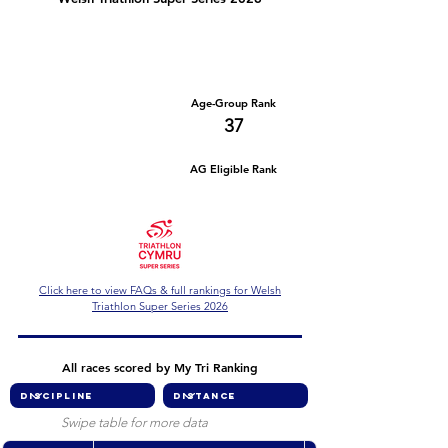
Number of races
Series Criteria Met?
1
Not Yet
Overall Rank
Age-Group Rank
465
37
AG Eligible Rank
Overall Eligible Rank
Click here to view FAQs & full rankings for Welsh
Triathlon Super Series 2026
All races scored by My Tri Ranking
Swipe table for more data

++++++++++++++++++++

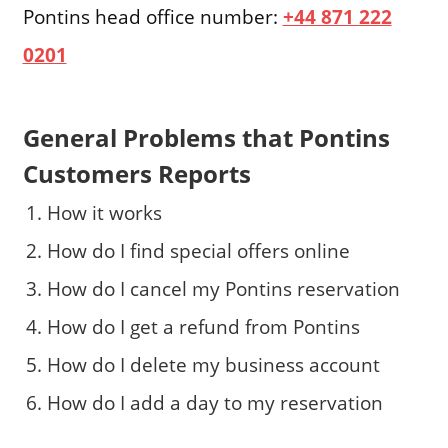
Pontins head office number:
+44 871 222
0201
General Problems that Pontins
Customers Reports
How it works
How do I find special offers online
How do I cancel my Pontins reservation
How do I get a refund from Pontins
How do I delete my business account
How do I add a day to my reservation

++++++++++++++++++++

**Exercise goal:** Set down again, word for word, the stretch of records from the line with "How do I cancel my Pontins reservation" to the line with "How do I add a day to my reservation", both of those lines included.

**Result:**
How do I cancel my Pontins reservation
How do I get a refund from Pontins
How do I delete my business account
How do I add a day to my reservation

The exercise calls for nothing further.